Progesterone limits the tumor-promoting effects of the beta-subunit of human chorionic gonadotropin via non-nuclear receptors.

The post-menopausal state in women is associated with increased cancer incidence, the reasons for which remain obscure. Curiously, increased circulating levels of beta-hCG (human chorionic gonadotropin) (a hormonal subunit linked with tumors of several lineages) are also often observed post-menopause. This study describes a previously unidentified interplay between beta-hCG and progesterone in tumorigenesis. Progesterone mediated apoptosis in beta-hCG responsive tumor cells via non-nuclear receptors. The transgenic expression of beta-hCG, particularly in the absence of the ovaries (a mimic of the post-menopausal state) constituted a potent pro-tumorigenic signal. Significantly, the administration of progesterone had significant anti-tumor effects. RNA-seq profiling identified molecular signatures associated with these processes.

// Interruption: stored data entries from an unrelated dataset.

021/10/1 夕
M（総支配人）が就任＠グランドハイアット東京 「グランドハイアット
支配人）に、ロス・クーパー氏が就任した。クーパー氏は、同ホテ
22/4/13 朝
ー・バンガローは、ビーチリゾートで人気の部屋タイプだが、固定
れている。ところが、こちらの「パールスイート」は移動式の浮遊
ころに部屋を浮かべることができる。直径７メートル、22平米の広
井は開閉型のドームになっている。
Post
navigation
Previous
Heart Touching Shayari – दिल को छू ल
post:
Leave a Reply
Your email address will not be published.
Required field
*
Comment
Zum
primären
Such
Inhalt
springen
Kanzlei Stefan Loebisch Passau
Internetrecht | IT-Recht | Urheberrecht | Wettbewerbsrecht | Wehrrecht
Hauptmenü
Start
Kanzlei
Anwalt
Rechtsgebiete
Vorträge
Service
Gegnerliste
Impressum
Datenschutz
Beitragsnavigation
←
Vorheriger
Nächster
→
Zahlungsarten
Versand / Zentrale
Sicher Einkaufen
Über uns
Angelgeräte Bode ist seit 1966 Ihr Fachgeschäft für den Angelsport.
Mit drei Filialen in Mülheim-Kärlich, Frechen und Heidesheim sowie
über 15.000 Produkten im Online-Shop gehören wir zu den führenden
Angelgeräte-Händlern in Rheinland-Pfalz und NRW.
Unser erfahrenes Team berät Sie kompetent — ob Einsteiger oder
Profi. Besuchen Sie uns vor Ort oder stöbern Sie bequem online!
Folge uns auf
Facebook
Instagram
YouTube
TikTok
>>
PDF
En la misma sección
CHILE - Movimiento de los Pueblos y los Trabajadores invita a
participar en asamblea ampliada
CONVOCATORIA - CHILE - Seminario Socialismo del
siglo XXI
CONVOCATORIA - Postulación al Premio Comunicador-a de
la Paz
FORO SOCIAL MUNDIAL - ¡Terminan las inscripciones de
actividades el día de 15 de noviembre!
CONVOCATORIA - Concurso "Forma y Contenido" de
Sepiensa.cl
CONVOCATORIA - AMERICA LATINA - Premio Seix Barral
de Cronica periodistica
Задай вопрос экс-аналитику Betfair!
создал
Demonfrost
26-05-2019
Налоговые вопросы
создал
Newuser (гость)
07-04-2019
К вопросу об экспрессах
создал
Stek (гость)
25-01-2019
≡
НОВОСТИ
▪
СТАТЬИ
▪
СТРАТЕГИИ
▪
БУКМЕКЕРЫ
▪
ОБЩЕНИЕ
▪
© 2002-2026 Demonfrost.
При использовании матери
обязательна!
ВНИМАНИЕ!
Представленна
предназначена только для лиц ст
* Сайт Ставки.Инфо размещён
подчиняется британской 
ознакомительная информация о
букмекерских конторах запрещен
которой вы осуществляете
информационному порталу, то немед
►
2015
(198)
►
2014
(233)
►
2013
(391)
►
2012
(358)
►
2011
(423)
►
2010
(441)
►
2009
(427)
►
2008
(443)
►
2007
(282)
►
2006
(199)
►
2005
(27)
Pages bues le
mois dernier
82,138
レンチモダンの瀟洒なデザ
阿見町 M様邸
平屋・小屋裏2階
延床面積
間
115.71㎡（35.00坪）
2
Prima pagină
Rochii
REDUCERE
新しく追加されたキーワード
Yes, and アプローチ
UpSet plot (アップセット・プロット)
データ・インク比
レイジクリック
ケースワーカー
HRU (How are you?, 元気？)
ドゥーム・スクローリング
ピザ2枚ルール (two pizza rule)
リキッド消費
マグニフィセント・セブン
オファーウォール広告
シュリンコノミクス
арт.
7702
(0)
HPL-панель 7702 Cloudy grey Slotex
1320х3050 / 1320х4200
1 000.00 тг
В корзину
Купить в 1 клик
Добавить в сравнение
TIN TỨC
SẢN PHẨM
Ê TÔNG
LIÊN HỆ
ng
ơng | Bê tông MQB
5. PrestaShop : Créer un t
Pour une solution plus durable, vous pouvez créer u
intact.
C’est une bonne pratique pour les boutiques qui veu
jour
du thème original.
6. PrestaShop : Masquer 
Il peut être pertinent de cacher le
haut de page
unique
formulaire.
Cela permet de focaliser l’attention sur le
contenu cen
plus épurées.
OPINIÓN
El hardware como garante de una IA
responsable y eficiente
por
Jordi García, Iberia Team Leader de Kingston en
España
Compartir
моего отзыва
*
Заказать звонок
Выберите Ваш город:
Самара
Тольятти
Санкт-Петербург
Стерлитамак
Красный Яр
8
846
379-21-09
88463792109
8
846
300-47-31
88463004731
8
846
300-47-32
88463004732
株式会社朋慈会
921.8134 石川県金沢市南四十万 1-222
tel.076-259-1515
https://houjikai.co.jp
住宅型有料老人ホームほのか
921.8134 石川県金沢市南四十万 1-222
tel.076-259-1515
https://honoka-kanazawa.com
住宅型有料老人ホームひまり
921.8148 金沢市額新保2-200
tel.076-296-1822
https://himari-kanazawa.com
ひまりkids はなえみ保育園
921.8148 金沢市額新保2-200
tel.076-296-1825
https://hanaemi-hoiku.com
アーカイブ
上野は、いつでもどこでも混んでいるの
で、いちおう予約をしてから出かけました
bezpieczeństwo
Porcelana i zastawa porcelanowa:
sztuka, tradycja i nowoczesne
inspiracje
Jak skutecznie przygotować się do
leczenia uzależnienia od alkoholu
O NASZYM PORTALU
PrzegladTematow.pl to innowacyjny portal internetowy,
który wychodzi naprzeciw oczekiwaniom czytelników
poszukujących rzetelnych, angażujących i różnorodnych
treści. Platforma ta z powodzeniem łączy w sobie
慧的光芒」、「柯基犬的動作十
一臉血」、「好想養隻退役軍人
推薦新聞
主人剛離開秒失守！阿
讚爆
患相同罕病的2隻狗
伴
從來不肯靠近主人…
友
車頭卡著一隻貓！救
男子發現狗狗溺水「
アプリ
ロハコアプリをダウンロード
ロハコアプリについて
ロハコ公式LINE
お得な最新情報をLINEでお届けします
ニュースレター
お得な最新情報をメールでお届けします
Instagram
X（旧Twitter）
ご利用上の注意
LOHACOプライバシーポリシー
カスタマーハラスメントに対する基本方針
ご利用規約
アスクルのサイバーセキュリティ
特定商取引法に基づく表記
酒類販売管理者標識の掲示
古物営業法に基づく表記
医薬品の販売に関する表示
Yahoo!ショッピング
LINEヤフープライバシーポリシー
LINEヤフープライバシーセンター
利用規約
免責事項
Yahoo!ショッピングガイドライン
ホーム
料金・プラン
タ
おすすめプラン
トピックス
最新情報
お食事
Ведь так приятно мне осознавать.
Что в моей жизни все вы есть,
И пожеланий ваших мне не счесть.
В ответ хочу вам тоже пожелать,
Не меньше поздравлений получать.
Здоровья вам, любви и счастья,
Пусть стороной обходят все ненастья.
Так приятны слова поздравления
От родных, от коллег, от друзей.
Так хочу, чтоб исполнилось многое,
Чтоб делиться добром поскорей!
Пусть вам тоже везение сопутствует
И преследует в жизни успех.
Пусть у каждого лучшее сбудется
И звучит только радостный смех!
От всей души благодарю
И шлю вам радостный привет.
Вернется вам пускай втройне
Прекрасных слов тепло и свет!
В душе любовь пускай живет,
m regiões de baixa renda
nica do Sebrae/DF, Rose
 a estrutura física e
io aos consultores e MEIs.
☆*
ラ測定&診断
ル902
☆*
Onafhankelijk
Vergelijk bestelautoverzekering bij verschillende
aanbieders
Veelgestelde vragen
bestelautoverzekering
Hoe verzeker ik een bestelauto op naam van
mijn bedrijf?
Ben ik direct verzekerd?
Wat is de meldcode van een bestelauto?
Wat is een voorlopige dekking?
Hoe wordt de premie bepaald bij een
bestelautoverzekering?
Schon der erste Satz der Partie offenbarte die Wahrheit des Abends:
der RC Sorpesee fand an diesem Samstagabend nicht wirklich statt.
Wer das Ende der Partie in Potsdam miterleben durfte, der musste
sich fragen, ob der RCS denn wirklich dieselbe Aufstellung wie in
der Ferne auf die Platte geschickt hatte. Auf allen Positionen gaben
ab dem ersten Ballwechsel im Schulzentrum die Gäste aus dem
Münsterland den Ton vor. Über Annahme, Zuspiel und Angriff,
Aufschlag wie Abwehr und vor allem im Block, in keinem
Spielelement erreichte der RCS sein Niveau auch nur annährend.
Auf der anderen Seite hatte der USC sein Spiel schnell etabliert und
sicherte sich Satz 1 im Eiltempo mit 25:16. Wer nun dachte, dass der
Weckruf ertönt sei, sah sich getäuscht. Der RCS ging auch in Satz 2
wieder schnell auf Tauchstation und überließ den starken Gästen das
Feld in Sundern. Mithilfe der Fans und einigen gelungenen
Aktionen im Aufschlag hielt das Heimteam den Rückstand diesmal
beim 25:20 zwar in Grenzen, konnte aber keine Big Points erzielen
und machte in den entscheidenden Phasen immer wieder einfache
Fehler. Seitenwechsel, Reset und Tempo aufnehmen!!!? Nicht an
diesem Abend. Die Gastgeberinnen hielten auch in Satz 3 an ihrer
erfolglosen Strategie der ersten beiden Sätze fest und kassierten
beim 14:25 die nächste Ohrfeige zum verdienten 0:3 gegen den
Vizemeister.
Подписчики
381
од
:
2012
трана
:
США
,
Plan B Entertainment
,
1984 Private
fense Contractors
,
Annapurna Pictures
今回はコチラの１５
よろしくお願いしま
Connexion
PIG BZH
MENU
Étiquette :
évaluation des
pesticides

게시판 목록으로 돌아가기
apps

TCGA analysis revealed correlates between the expression of several newly identified genes and poor prognosis in post-menopausal patients of lung adenocarcinoma, colon adenocarcinoma, and glioblastoma. Specifically in these women, the detection of intra-tumoral/extra-tumoral beta-hCG may serve as a useful prognostic indicator, and treatment with progesterone on its detection may prove beneficial.